**Your objective**
Reproduce verbatim the lines of the material below, from the line containing "longitude: -119.7500" up to and including the line containing "city: Stijena", and nothing else.

▬▬▬▬▬▬▬▬▬▬

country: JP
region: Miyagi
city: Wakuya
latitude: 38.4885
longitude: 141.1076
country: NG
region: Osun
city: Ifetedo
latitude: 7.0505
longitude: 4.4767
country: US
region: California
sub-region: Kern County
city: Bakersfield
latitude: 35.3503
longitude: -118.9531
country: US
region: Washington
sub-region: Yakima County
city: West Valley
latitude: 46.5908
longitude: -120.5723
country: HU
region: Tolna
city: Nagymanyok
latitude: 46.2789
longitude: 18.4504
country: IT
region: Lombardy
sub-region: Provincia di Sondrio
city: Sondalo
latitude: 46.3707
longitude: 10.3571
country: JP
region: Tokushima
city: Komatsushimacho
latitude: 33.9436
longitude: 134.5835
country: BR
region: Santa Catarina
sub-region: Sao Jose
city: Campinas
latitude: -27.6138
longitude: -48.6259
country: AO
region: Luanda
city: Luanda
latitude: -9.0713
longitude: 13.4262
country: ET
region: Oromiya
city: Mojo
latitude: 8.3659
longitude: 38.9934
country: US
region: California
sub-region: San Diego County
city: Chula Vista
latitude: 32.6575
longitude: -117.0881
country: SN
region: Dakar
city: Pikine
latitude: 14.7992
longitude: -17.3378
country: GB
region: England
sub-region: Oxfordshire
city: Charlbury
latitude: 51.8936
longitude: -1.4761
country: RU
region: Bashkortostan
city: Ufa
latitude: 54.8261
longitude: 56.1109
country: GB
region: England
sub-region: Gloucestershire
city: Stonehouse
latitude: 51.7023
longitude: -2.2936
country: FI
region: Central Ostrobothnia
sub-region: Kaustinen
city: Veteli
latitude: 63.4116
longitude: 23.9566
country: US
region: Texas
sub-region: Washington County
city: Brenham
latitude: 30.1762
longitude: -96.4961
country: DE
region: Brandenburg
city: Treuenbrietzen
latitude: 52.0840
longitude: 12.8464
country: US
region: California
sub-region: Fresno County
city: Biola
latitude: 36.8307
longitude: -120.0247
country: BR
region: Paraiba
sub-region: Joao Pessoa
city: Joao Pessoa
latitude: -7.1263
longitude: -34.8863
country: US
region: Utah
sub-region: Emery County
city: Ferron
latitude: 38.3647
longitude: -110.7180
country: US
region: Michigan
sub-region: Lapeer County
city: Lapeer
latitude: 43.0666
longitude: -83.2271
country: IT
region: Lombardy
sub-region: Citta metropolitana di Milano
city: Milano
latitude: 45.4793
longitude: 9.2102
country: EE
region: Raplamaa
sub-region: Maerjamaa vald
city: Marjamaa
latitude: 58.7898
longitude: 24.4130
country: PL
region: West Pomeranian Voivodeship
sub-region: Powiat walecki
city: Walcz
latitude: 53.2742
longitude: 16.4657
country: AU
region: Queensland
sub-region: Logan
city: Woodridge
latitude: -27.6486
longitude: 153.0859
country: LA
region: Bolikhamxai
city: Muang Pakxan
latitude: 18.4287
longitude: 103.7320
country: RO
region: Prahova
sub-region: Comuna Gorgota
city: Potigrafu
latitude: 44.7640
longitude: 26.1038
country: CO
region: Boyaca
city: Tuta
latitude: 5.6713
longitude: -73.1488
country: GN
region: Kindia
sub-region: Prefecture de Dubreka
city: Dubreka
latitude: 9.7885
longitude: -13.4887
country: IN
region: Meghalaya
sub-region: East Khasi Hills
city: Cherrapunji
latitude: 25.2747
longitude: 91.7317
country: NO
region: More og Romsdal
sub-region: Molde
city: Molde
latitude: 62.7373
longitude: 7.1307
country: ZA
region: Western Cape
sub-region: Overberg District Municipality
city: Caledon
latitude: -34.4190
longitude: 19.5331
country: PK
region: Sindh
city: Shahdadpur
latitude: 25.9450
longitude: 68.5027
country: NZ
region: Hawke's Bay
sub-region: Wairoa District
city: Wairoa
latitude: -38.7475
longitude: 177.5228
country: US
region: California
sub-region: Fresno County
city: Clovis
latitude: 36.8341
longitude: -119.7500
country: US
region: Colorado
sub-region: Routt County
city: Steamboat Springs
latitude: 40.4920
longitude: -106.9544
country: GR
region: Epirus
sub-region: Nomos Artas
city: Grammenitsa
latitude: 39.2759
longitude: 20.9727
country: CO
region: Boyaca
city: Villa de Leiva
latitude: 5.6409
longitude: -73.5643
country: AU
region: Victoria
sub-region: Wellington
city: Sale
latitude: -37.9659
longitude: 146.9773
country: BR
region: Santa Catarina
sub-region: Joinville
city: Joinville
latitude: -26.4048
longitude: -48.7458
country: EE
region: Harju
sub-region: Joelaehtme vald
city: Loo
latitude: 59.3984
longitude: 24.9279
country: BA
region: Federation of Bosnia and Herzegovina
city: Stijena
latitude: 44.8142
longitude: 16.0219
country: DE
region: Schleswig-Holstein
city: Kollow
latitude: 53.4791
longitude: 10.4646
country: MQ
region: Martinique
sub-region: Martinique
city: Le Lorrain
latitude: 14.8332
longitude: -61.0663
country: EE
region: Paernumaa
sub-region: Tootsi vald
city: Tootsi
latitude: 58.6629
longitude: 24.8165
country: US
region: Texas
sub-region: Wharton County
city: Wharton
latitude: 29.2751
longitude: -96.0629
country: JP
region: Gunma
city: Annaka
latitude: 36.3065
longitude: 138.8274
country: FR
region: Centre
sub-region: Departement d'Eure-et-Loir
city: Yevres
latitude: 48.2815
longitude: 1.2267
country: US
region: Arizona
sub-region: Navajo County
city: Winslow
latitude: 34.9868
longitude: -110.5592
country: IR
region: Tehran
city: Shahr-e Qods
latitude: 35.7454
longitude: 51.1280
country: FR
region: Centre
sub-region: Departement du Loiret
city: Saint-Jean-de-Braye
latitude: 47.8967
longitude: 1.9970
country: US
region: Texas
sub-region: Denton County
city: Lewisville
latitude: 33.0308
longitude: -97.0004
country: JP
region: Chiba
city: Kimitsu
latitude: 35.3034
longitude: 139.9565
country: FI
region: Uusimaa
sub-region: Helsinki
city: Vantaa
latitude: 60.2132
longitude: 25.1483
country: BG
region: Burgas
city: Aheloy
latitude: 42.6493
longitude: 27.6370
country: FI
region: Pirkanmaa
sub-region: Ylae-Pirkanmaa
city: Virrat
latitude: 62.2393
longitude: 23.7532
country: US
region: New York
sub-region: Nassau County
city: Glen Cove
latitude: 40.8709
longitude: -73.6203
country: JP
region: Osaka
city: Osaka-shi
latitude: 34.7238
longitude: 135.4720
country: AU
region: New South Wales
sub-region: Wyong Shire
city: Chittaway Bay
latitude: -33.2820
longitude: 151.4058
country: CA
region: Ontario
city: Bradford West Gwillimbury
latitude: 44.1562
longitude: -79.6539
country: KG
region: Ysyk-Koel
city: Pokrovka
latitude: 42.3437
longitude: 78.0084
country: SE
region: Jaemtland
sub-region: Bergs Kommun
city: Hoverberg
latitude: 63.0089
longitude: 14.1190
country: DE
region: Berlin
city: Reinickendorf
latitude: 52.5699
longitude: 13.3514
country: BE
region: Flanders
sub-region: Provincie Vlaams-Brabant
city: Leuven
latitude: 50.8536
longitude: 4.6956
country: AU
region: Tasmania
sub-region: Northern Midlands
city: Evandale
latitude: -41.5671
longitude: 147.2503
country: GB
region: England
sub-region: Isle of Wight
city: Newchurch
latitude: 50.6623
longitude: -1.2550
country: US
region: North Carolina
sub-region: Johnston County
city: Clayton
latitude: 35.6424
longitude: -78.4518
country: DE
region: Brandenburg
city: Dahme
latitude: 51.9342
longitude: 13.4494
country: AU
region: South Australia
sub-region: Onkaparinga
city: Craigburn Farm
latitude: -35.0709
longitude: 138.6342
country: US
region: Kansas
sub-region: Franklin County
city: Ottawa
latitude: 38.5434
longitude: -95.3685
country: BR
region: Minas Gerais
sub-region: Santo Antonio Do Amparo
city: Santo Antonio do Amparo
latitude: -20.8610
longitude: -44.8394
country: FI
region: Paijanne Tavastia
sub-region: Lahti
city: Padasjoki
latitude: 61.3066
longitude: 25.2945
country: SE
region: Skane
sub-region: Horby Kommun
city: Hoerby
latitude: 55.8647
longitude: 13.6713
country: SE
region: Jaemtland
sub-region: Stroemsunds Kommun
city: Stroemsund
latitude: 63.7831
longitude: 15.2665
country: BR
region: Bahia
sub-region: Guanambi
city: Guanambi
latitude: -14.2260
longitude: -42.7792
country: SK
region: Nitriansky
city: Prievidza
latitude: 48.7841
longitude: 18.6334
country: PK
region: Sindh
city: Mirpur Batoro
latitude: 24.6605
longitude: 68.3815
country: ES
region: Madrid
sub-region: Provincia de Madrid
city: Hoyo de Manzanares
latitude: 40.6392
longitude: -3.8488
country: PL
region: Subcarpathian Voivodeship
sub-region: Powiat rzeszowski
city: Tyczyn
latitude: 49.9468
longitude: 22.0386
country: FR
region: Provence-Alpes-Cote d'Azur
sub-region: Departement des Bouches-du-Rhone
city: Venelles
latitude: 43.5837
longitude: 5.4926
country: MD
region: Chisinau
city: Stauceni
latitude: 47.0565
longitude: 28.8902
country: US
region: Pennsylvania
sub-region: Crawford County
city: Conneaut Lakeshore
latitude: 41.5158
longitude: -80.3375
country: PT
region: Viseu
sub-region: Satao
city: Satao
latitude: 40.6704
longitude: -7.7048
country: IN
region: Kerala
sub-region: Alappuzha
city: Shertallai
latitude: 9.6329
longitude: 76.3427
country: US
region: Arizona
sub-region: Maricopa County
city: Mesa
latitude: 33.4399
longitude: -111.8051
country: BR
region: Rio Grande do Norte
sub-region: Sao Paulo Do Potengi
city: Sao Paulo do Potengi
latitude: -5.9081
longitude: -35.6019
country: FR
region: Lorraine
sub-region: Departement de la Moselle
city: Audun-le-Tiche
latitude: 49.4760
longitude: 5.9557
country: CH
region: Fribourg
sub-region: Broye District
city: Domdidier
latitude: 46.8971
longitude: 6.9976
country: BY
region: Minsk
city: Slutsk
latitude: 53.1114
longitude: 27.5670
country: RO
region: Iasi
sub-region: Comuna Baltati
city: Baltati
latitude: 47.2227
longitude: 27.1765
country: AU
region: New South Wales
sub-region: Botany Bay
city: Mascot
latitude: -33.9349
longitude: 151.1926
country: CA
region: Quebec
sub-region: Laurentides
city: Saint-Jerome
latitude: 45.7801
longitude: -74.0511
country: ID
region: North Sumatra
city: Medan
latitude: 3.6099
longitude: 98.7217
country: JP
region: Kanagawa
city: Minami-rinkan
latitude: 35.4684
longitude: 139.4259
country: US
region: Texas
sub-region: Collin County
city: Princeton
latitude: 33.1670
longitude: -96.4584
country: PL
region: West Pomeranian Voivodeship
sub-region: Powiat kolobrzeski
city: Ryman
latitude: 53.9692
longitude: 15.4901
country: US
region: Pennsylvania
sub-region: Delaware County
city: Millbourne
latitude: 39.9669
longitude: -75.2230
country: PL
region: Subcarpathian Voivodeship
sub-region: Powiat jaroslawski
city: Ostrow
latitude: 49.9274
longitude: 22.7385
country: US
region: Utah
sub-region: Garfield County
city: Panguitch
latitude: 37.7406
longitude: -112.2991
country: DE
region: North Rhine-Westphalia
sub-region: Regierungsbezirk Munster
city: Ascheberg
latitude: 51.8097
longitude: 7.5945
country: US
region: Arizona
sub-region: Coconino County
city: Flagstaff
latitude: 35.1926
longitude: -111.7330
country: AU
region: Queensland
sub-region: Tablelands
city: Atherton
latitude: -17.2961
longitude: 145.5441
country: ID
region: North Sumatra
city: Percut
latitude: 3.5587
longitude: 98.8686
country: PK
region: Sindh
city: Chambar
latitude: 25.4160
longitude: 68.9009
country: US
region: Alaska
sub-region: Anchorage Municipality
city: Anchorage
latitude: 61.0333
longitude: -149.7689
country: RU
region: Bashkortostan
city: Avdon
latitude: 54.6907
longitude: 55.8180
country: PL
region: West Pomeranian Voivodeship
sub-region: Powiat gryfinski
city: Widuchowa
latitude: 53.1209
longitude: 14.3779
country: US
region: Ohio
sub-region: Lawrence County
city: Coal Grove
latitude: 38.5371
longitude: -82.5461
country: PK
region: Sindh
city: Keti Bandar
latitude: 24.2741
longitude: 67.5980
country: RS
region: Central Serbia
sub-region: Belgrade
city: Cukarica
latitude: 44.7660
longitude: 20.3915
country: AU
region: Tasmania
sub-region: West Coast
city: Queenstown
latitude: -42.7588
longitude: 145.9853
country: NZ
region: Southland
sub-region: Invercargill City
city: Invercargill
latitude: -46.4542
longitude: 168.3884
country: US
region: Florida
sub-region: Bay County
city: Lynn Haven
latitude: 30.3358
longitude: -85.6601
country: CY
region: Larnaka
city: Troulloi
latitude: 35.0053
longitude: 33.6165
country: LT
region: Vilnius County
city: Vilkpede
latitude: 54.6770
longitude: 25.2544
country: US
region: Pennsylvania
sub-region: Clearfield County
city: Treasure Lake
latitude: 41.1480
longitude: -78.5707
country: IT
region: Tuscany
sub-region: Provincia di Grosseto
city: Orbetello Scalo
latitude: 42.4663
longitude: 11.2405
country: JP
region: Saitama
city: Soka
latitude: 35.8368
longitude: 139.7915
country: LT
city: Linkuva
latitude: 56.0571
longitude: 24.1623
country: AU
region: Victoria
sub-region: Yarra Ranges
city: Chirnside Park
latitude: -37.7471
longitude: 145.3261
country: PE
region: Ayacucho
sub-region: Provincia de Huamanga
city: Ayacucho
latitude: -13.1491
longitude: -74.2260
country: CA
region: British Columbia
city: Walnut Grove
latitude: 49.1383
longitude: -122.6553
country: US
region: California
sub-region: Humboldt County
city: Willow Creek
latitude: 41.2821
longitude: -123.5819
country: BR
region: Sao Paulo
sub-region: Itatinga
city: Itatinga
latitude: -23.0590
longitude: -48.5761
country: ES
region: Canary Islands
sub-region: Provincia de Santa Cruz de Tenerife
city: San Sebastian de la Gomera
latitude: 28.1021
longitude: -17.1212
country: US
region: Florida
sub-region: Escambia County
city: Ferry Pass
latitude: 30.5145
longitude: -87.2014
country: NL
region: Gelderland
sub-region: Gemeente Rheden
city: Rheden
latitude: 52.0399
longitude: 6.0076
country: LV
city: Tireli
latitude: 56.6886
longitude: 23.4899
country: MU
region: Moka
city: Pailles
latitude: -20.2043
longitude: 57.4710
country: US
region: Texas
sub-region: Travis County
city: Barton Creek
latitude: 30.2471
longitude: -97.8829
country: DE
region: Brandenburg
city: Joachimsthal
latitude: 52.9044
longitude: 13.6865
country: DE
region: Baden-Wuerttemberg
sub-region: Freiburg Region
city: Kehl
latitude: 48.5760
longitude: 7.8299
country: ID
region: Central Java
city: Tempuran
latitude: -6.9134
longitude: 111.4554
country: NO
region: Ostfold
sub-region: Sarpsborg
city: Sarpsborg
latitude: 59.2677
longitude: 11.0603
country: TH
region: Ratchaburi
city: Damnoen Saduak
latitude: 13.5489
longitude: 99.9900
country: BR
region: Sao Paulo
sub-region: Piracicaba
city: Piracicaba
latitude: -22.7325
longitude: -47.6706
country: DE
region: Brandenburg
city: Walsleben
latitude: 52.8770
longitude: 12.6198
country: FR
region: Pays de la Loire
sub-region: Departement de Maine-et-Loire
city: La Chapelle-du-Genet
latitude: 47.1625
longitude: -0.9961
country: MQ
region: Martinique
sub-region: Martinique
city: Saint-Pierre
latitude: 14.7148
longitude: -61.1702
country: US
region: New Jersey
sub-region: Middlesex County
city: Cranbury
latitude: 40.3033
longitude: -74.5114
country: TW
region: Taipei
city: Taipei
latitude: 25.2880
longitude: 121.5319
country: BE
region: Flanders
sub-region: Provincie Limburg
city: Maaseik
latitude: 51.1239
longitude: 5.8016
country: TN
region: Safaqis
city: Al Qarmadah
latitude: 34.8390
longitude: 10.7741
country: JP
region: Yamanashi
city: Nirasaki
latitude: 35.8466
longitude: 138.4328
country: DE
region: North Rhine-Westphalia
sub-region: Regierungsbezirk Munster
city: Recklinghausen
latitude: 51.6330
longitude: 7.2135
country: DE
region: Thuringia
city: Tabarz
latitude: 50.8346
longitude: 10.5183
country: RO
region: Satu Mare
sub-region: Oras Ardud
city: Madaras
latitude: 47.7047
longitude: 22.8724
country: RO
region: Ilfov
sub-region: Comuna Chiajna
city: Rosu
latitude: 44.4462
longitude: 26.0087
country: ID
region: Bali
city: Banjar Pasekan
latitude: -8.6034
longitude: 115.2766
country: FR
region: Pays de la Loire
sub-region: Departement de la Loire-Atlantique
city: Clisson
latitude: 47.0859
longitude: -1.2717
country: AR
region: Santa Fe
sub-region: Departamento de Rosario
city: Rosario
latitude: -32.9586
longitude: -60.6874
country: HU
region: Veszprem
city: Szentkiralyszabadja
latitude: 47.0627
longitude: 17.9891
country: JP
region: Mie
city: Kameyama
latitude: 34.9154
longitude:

▬▬▬▬▬▬▬▬▬▬

**Completed task**
longitude: -119.7500
country: US
region: Colorado
sub-region: Routt County
city: Steamboat Springs
latitude: 40.4920
longitude: -106.9544
country: GR
region: Epirus
sub-region: Nomos Artas
city: Grammenitsa
latitude: 39.2759
longitude: 20.9727
country: CO
region: Boyaca
city: Villa de Leiva
latitude: 5.6409
longitude: -73.5643
country: AU
region: Victoria
sub-region: Wellington
city: Sale
latitude: -37.9659
longitude: 146.9773
country: BR
region: Santa Catarina
sub-region: Joinville
city: Joinville
latitude: -26.4048
longitude: -48.7458
country: EE
region: Harju
sub-region: Joelaehtme vald
city: Loo
latitude: 59.3984
longitude: 24.9279
country: BA
region: Federation of Bosnia and Herzegovina
city: Stijena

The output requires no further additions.